Hatton makes the distinction in the paper between two types of defects: faults and failures. A fault is a statically detectable trouble area in the software code; "a misuse of the language which will very likely cause the program to fail in some context". A failure is a defect measured at runtime (for example, a program crash or an output inaccuracy). There is a uncertainty associated with software faults -- for many of them (say for example, assigning a pointer to an integer variable) it's not sure bet that they will "mature" into a runtime failure. Hatton weights each kind of fault with a severity rating which amounts to the likelihood the fault could cause a failure, a "rough risk factor". It's these weighted fault rates he publishes in the paper. He doesn't go into detail about the ratings, so I can't comment other than to say I'm already suspicious of something so subjective being used this way. More details of the T1 experiment are available in his book, L. Hatton, Safer C: Developing Software for in High-Integrity and Safety-Critical Systems. New York, NY, USA: McGraw-Hill, Inc., 1995.

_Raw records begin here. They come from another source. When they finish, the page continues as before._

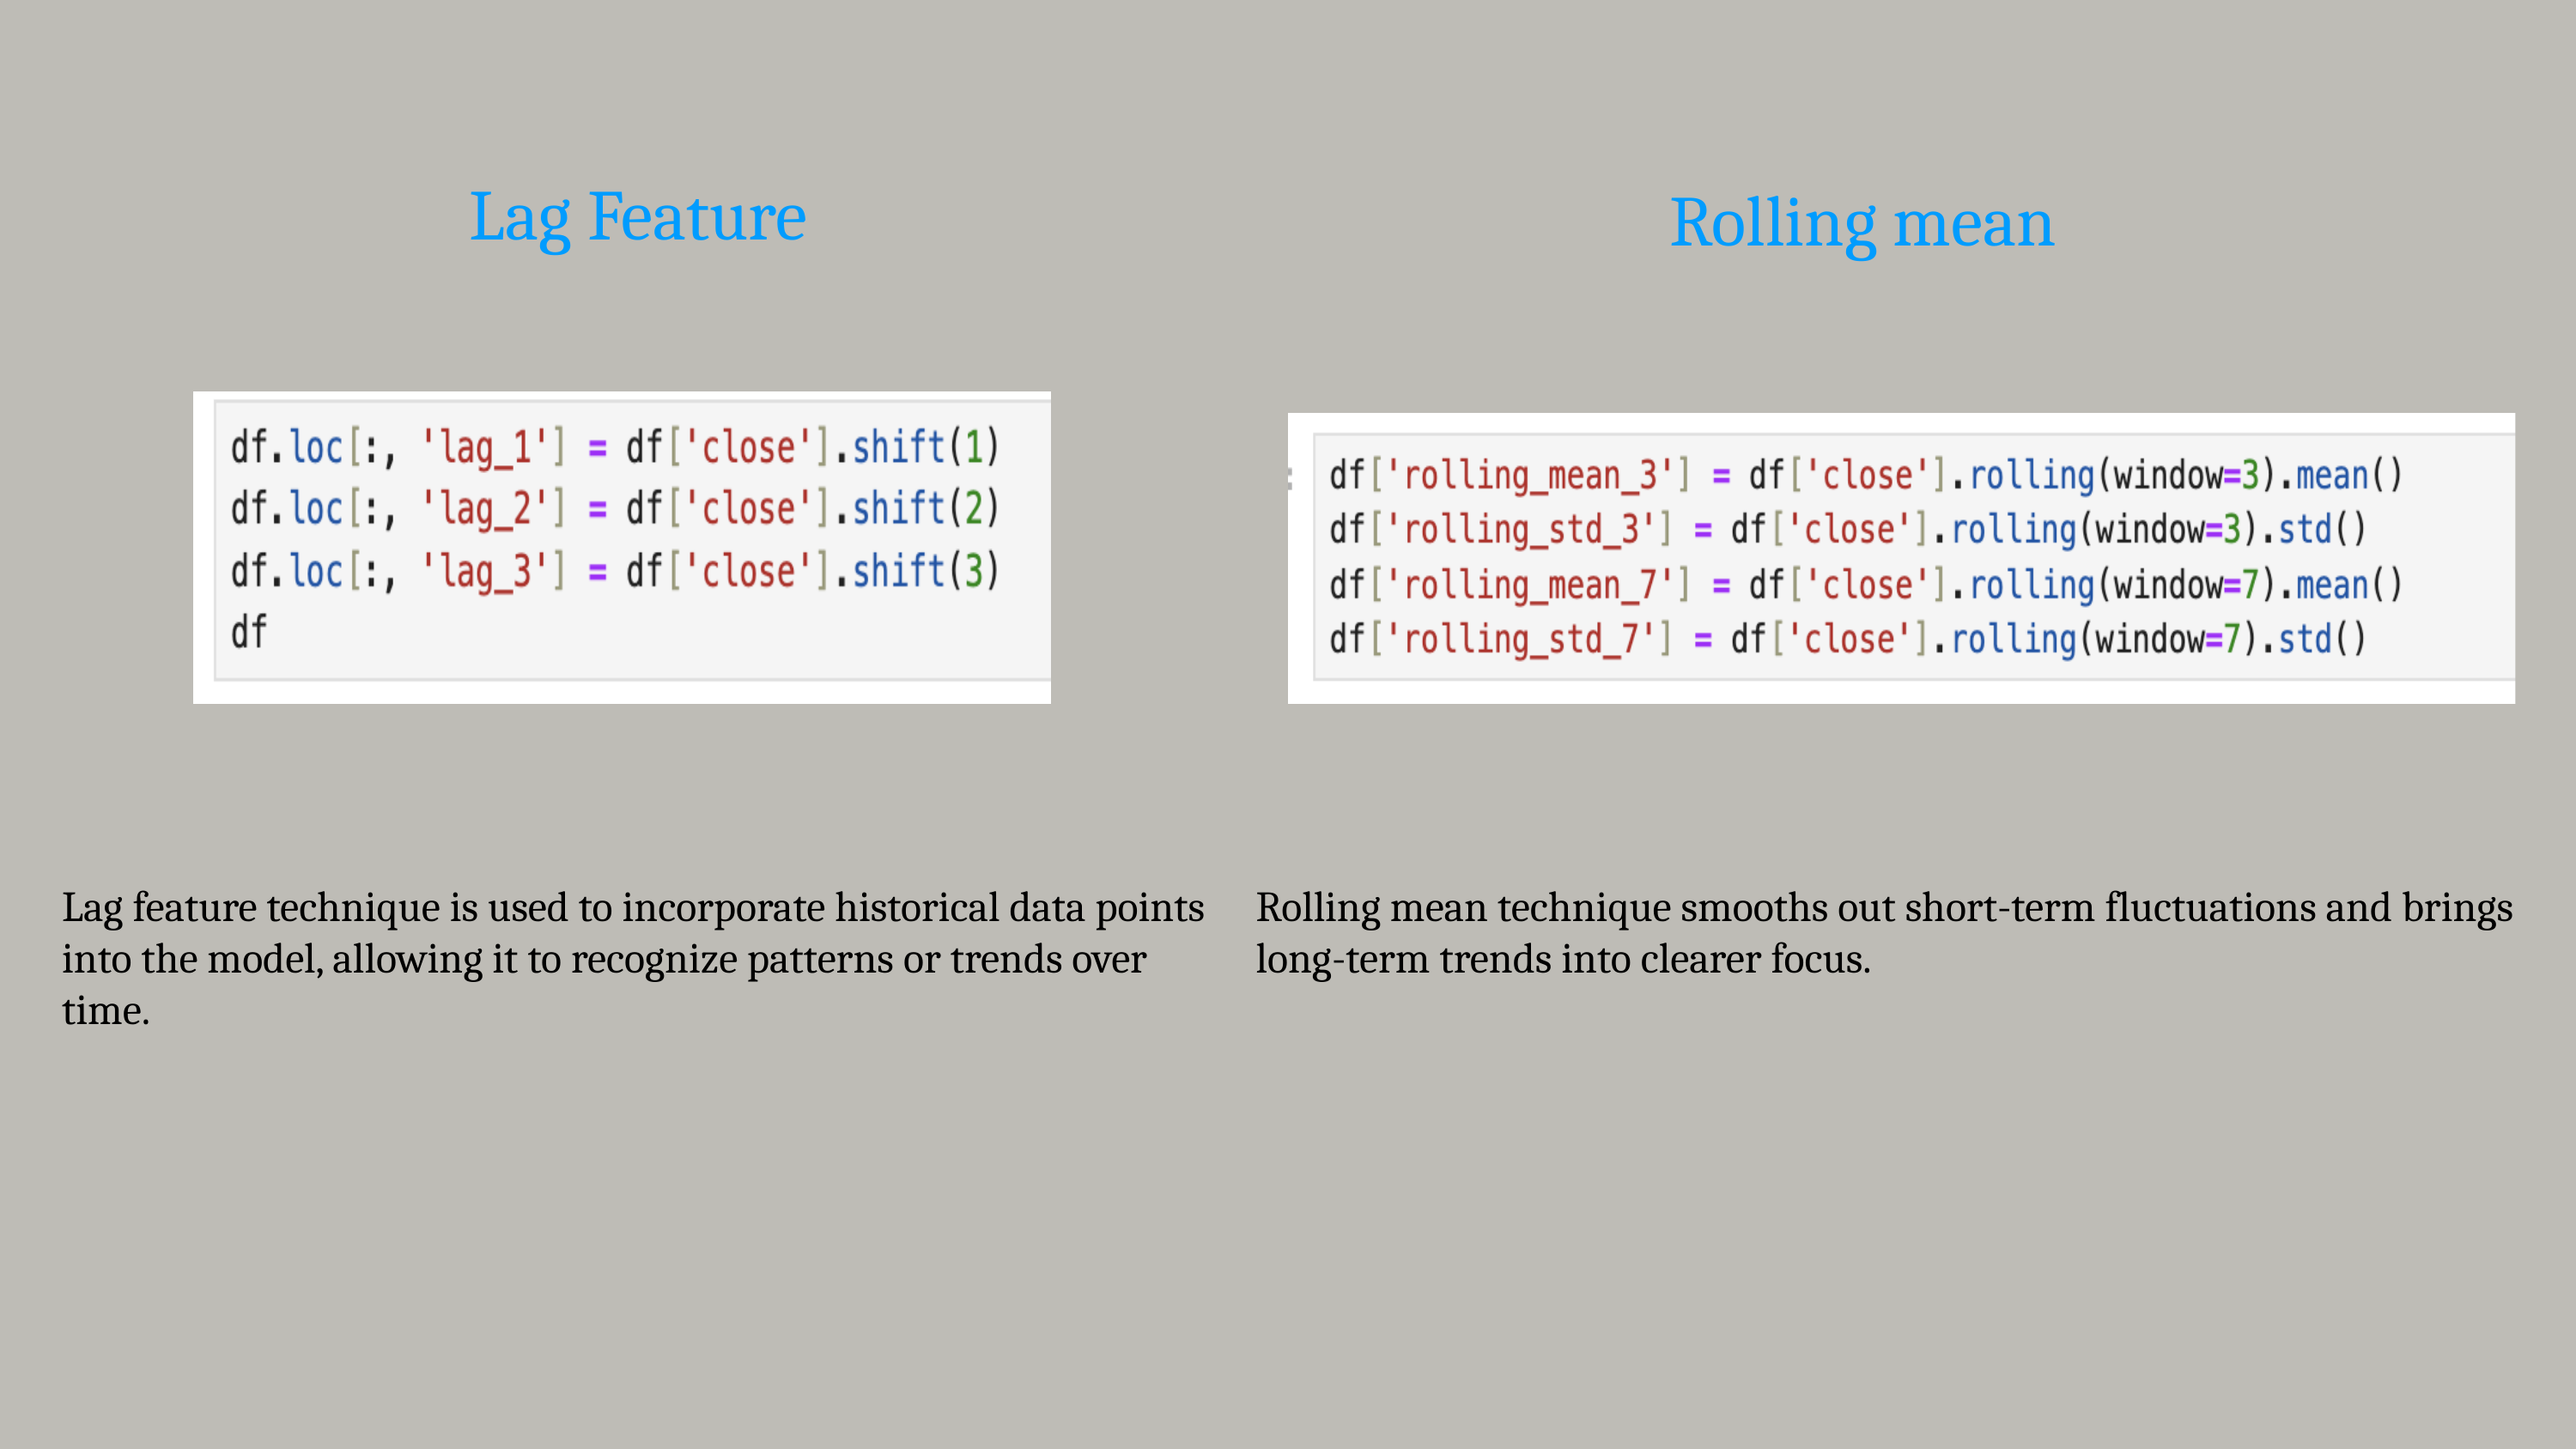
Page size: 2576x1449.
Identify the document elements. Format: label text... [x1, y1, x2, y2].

picture [192, 391, 1051, 704]
text_box Lag feature technique is used to incorporate historical data points into the model, allowing it to recognize patterns or trends over time. [49, 872, 1229, 1092]
picture [1287, 412, 2516, 704]
text_box Lag Feature [456, 162, 821, 262]
text_box Rolling mean technique smooths out short-term fluctuations and brings long-term trends into clearer focus. [1242, 872, 2576, 989]
text_box Rolling mean [1656, 167, 2069, 267]
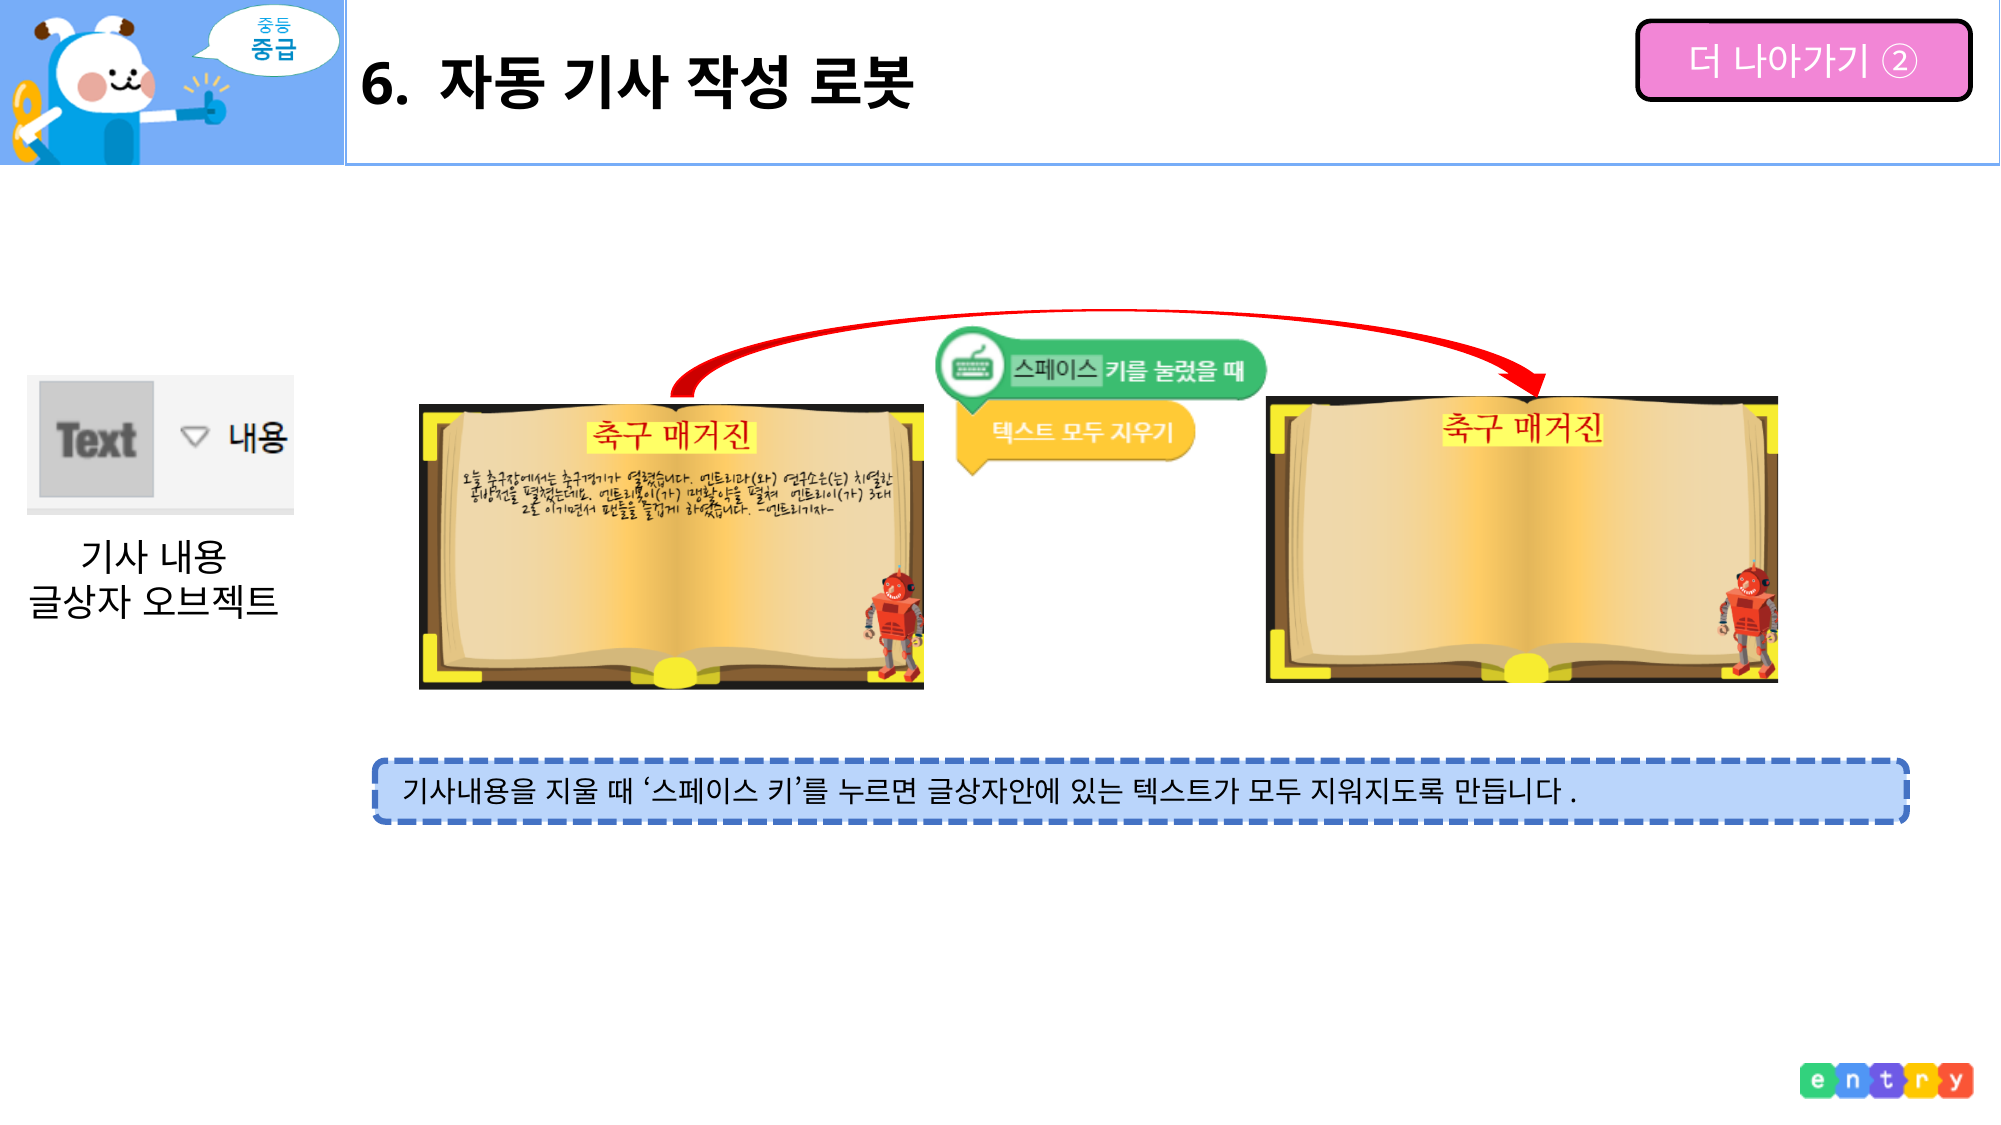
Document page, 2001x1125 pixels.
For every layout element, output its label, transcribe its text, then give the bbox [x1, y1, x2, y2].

slide_number 42 [1412, 1042, 1863, 1103]
text_box [957, 309, 1262, 314]
text_box 기사 내용 글상자 오브젝트 [13, 526, 296, 632]
text_box [1277, 315, 1547, 396]
picture [0, 0, 344, 165]
picture [1795, 1059, 1977, 1103]
picture [931, 314, 1779, 683]
text_box 6. 자동 기사 작성 로봇 [345, 0, 2000, 166]
picture [419, 404, 924, 690]
picture [27, 375, 294, 515]
text_box 더 나아가기 ② [1636, 19, 1972, 101]
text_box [374, 760, 1907, 822]
text_box [670, 316, 931, 398]
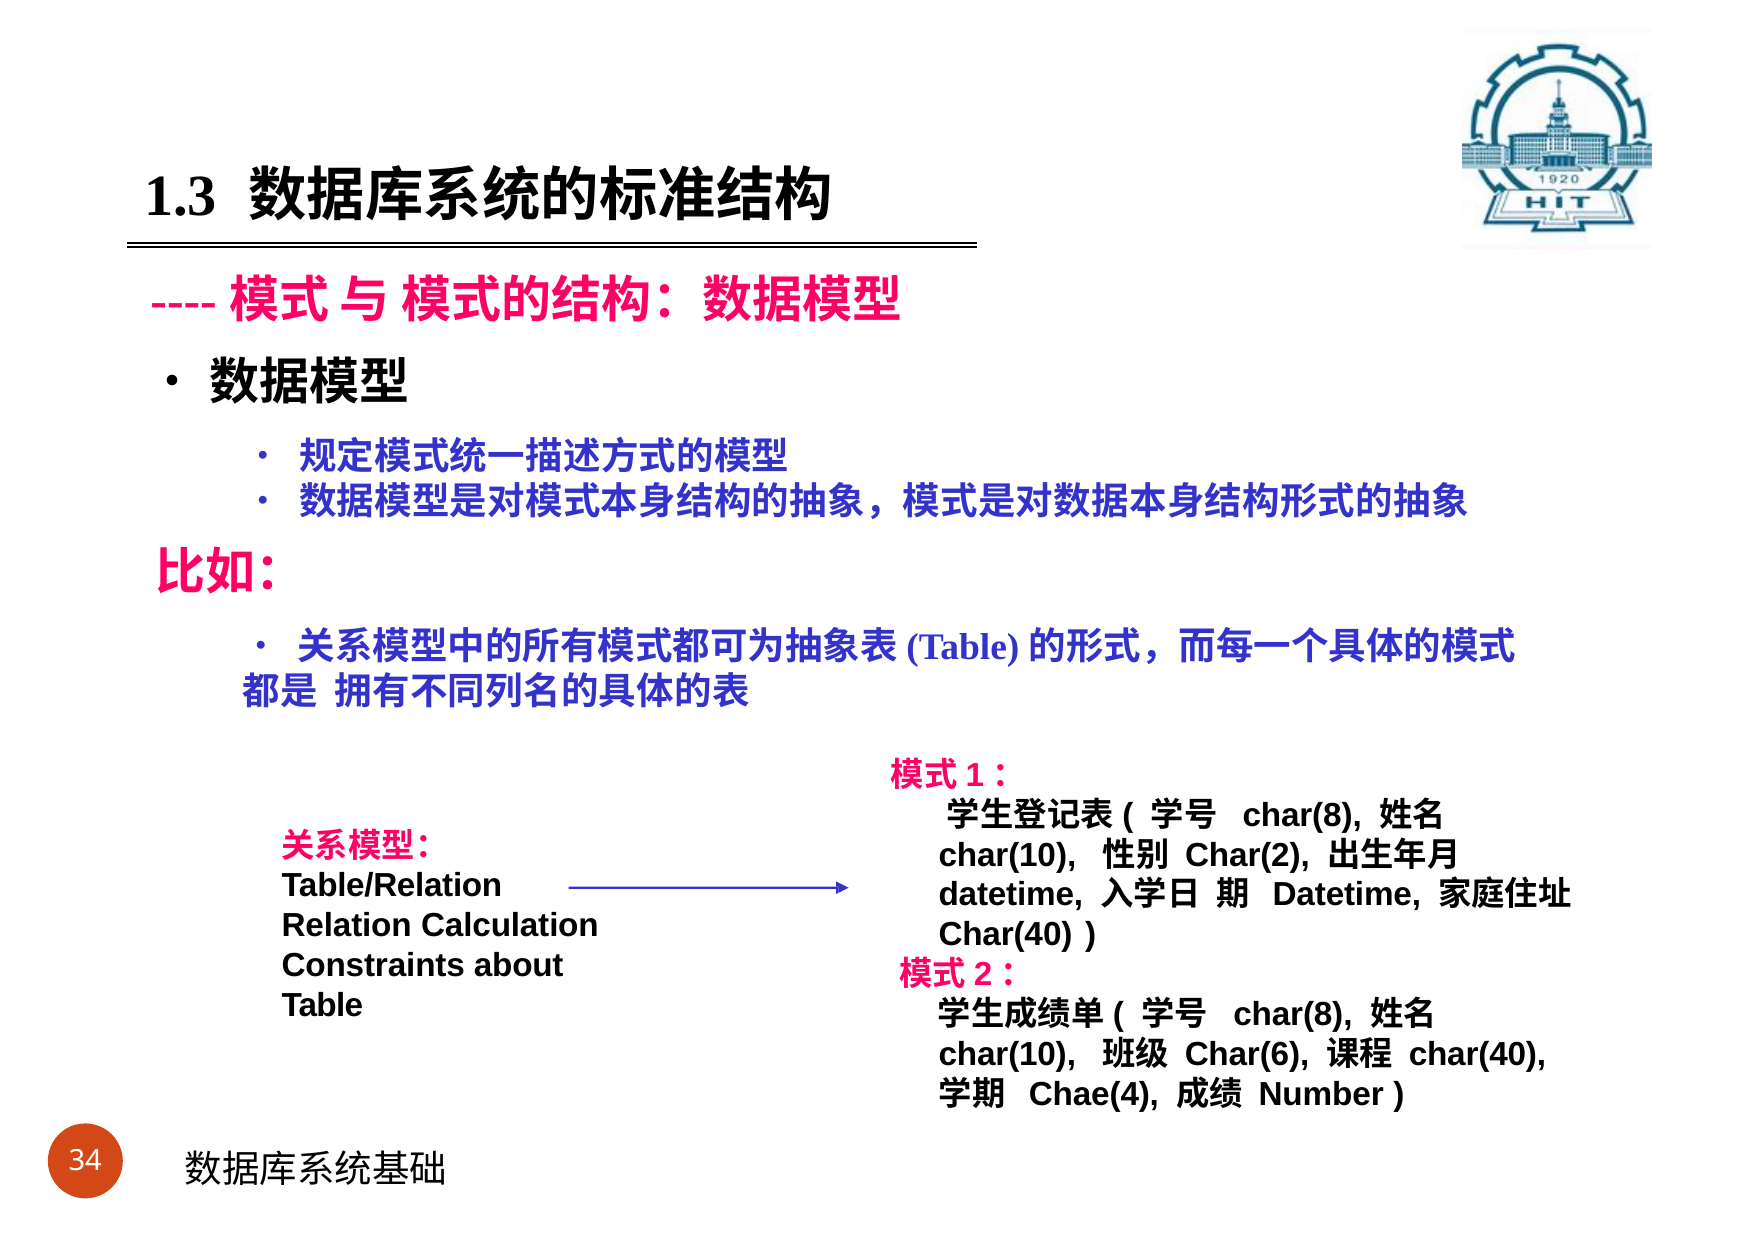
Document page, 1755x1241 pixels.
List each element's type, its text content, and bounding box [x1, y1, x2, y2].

picture [1462, 29, 1652, 249]
text_box [568, 881, 849, 894]
text_box 1.3 数据库系统的标准结构 ----模式 与 模式的结构：数据模型 •数据模型 • 规定模式统一描述方式的模型 • 数据模型是对模式本身结构的抽象，模式是对数据本身结构形式的抽象 比如： • 关系模型中的所有模式都可为抽象表(Table)的形式，而每一个具体的模式都是 拥有不同列名的具体的表 [142, 156, 1551, 712]
text_box 关系模型： Table/Relation Relation Calculation Constraints about Table [279, 823, 663, 1024]
text_box 模式1： 学生登记表( 学号 char(8), 姓名 char(10), 性别 Char(2), 出生年月 datetime, 入学日 期 Datetime, 家庭住址 Char(40) ) 模式2： 学生成绩单( 学号 char(8), 姓名 char(10), 班级 Char(6), 课程 char(40), 学期 Chae(4), 成绩 Number ) [888, 752, 1589, 1113]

I'd like to note that what Hatton is doing here in this study is looking at various bits of software on his own, at a single point in time, in order to objectively determine code quality. In my pitch about investigating climate modelling code quality I was thinking more about looking at the defects uncovered by the software users and developers themselves. The defects identified[1] by the climate scientists will contain both faults and failures. The faults found by scientists are sure to be relevant and important whereas the same is probably not true for all of the "generic" faults detected by static analysis software. Either way, both of these methods of gauging quality are incomplete in some sense: both use heuristics to find defects (if you consider the testing scientists do as a "heuristic").

This paper provides some partial statistics I could use to compare with climate models. Hatton used static analysis software from Programming Research Ltd., so it's at least feasible I could run the climate models through the same analysis. I'm not sure what the value would be for doing that just yet. Partly, because it's not clear what I'd be comparing against: Hatton analyses software from "40 application areas, including, for example, graphics, nuclear engineering, mechanical engineering, chemical engineering, civil engineering, communications, databases, medical systems, and aerospace."

[1] I suspect defects in one version to show up over the course developing later versions, but some defects may be known ahead of time. I'm not sure about how to count these yet.